Even cleaned download intent counts same request several times

Maybe @ericteubert can best explain himself? :slight_smile:

I have a sudden increment of downloads of a certain episode on my Podcast and wondered if this is really meaning a bunch of new listeners. But in the wp_podlove_downloadintentclean I found that there’s most time the exact same request_id again and again.

Bildschirmfoto 2022-05-28 um 21.20.40

All the intents you see in the picture are counted seperately in the statistics (i.e. add 12 to the download number). But I would think, that at least the three to four intents from the exact same time should have been aggregated to one. Also I thought that one IP/request_ID should be blocked at least for 24h for this episode, shouldn’t it?

That does look wrong, yes.

Does that happen / stay wrong if you let the data recalculate? (Werkzeuge > Download-Absichten bereinigen)

Depends. Check: Experten Einstellungen > Tracking > Deduplikations-Zeitfenster, maybe this is set to hourly for you.

Strange.

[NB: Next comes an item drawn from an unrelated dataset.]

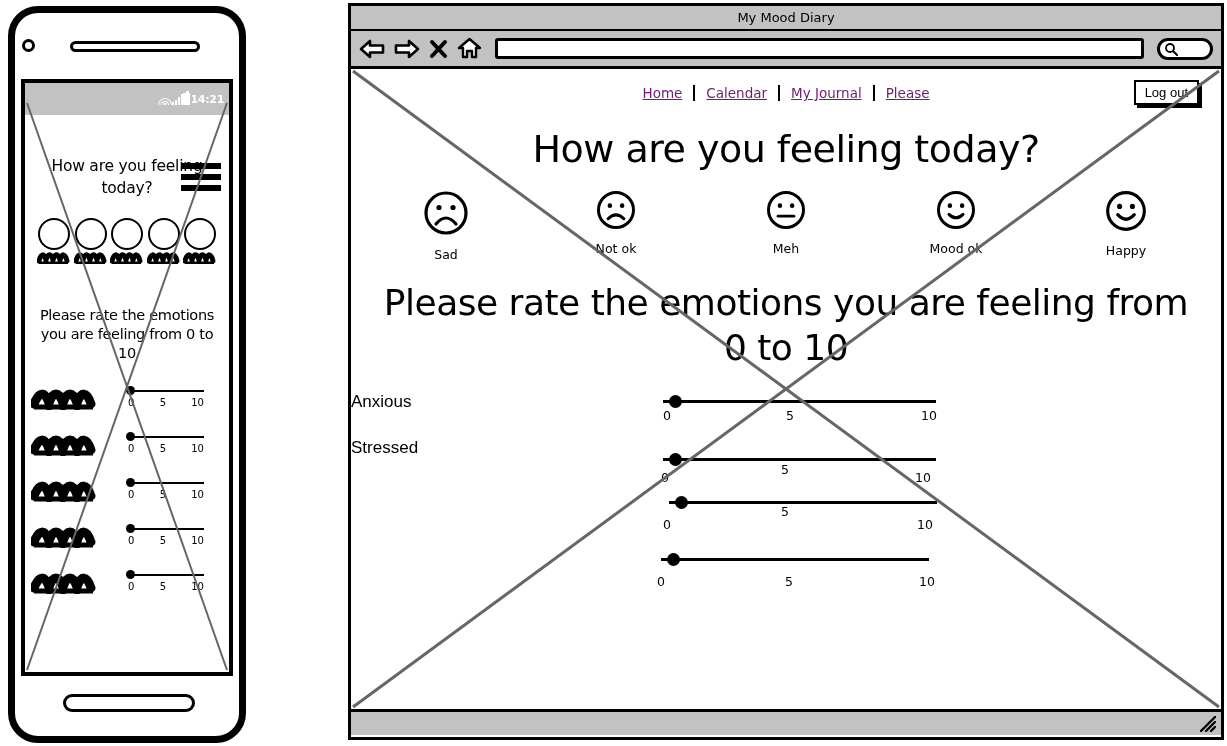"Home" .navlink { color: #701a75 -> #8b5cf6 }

I’m sure I hit this button last week. And according to the Werkzeuge-Page the process happen quite regularly once an hour. But now after hitting it again it seems to have it corrected. The Deduplikations-Zeitfenster was set to daily but I despite saved the Tracking-Settings before having cleaned the download intents again - maybe there lacked something in the prefs?

But: The recalculated Downloads are again much lower than they have been. Maybe there were a lot of duplicates hidden before, maybe some more are identified now as bots? I don’t know but the ranking of my episodes has changed significantly even if it’s definitely not the first time I had it recalculated with the Werkzeuge buttons. :thinking:

Well, that’s it for the moment :slight_smile: Thanks for your effort - next time I will push all the buttons before asking :sweat_smile:

@ericteubert OK, One more question:
If I set the deduplication window to 24h and someone downloads all multiple episodes on this day. Does it count 1 DL for that IP on that day or 1DL per episode for that IP on that day?

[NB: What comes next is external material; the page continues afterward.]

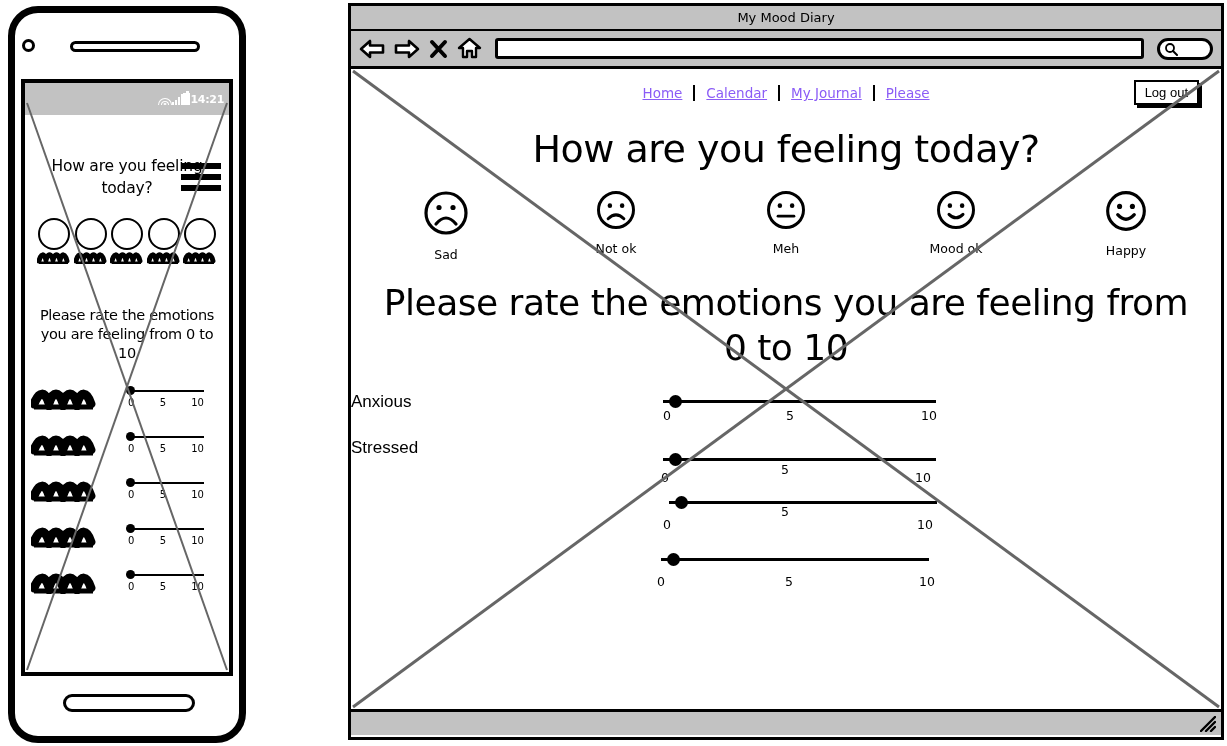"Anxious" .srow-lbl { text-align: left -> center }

Well it should not happen at all, so thanks for reporting :slight_smile:

Deduplication is per file, so if there are 381 download intents for 20 different episodes during a day from the same client, it counts as 20 downloads.

1 Like

I can resume my report:

Today I checked the stats again and again in a very short time period the dl of that episode increased by 18 (which is a lot for my minor podcast :smirk: )
Because I learned my lesson I hit the buttons in Werkzeuge again et voilà: Those attempts got aggregated to one dl.

Checking the Hintergrund-Jobs table I disovered that the (partial) download intent cleaning job sometimes is reported with a time related string but sometimes with Never.
I then checked the WP cron diagnostics :

 PHP Constants
ALTERNATE_WP_CRON: not defined
DISABLE_WP_CRON: not defined

    Is https://plapperbu.de/wp-cron.php accessible? Yes, good!
    Are scheduled crons run? Yes, good!

So it seems that the problem is that the download intent cleaning cron job doesn’t always work as it should and so leads to wrong statistics.

If I can do sth else to clear this up any better just let me know.

Update: Same happened today with another episode which was shown with 21 downloads. The cleaning job was reported as “Never” finished. After hitting the buttons the stats have been corrected to only one single download. So it’s definitely the lack of the clean download intent job. I had my WP instance updated to 6.0 lately … maybe there’s sth broken with jobs since then :thinking:

Until now I had not a system cronjob but only when the site is visited. Maybe that’s the problem as I don’t have so many visitors. Anyways, I give it a try with a proper cron job that is fired once an hour. Will see if that fixes it.

No, using hourly cronjobs to trigger the wp-cron.php doesn’t change anything. Every morning I check the partial cleaning job finished “never” and lasted 0 to 0.1sec. There’s no recalculation of the download intents until I trigger it manually.